La una víctima revela cómo fue engañada, trasladada y sometida durante meses fuera del país.
Tegucigalpa. Una joven hondureña sobreviviente de trata de personas relató el infierno que vivió tras ser captada con una oferta laboral falsa, una experiencia que —según sus palabras— la llevó a perder su dignidad, su libertad y, en muchos momentos, el deseo de seguir con vida.
La joven contó en entrevista con TN5 Estelar, que antes de lo ocurrido llevaba una vida “muy feliz”, siempre dispuesta a ayudar a quienes la buscaban. Sin embargo, tras graduarse, enfrentaba una difícil situación económica junto a su familia, lo que la llevó a buscar trabajo con urgencia para contribuir en su hogar.

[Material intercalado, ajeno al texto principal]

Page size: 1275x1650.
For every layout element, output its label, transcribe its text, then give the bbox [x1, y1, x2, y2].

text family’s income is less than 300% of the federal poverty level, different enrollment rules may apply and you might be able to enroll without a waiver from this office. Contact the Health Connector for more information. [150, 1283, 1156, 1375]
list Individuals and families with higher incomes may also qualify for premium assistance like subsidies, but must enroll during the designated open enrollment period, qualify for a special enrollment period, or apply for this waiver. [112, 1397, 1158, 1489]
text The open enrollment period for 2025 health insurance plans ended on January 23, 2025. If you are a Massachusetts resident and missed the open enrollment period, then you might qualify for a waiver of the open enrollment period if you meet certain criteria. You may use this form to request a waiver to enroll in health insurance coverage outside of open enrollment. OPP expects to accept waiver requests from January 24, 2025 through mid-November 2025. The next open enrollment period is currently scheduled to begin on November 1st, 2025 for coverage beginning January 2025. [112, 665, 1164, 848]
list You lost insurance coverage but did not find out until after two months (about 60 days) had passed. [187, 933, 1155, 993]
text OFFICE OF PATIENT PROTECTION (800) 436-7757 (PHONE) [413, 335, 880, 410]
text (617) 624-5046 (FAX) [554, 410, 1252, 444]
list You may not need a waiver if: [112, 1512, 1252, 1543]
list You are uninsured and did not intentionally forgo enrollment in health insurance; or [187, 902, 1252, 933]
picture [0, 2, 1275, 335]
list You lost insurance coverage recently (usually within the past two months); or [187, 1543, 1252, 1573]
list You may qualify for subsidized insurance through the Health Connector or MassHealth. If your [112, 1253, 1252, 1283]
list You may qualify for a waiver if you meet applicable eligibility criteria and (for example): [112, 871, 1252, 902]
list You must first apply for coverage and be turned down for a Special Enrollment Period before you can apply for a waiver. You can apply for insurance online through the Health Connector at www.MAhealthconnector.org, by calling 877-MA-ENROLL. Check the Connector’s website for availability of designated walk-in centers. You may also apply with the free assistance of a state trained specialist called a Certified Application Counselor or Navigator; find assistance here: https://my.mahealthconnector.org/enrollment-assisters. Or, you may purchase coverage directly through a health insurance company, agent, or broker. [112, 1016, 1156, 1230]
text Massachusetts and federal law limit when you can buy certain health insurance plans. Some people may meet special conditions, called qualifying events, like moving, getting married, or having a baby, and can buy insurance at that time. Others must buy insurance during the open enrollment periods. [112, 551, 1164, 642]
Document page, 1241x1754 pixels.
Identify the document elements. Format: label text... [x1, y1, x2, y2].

En ese contexto, una conocida y vecina la contactó a través de redes sociales preguntándole si tenía empleo. Al responder que no, le ofreció una oportunidad en el extranjero, asegurándole que trabajaría en un restaurante y que ganaría 600 dólares semanales. La propuesta parecía confiable, especialmente porque le dijeron que otras muchachas ya estaban trabajando y “estaban bien”, además de contar con el respaldo de la madre de la reclutadora.
El engaño y el traslado irregular
El proceso comenzó cuando la mujer regresó a Honduras en mayo y, tras pasar unos días con su familia, fue a buscarla personalmente. La joven preparó sus pertenencias y dejó su hogar en una despedida difícil, especialmente por tratarse del Día de la Madre, fecha en la que nunca antes se había separado de ella.
Posteriormente fue trasladada a San Pedro Sula, donde permaneció en un hotel junto a otras tres jóvenes. Desde ahí inició un recorrido irregular hacia el extranjero. Relató que en la frontera evitaron controles, ya que el conductor del bus se quedó hablando con autoridades mientras ellas eran conducidas a otro transporte. Más adelante, fueron obligadas a cruzar un río de noche y entregadas a hombres que las esperaban. “No nos dejaron ni poner pie en el suelo, ya estaban jalando las maletas”, recordó.
Tres meses de horror y sometimiento
Al llegar a su destino, la joven fue llevada a un lugar aislado, rodeado de monte, donde comenzó su cautiverio. Durante tres meses vivió bajo amenazas constantes, sometida a abusos y sin posibilidad de escapar. “Es horrible, no le deseo eso a nadie, uno siente que no vale nada”, expresó.
Describió que las víctimas eran tratadas sin ningún tipo de consideración, incluso cuando estaban enfermas. “Hacen con uno lo que quieren… no les importaba si una andaba con la menstruación”, relató. Además, aseguró que las jóvenes que enfermaban o contraían enfermedades simplemente desaparecían. “No volvíamos a saber de ellas”, dijo.
También confirmó la presencia de menores de edad dentro del grupo, algunas de apenas 15 y 16 años, varias de las cuales fueron posteriormente rescatadas. El nivel de sufrimiento era tal que, según confesó, llegó a pensar que la muerte era preferible. “Es mil veces mejor morir que vivir así”, afirmó.
El proceso de sanación y un mensaje de alerta
Tras salir de esa situación, la joven ha iniciado un proceso de recuperación emocional que describe como lento, pero constante. Señaló que su fe ha sido clave en este camino, ya que desde su regreso se ha mantenido cercana a la iglesia y a su entorno de apoyo.
Hoy, su principal objetivo es advertir a otras jóvenes sobre los peligros de este tipo de engaños. “Que sepan que sí existe, que hay personas malas y que no caigan en la trata”, expresó, con la esperanza de que su historia sirva para evitar que más personas sean víctimas de estas redes criminales.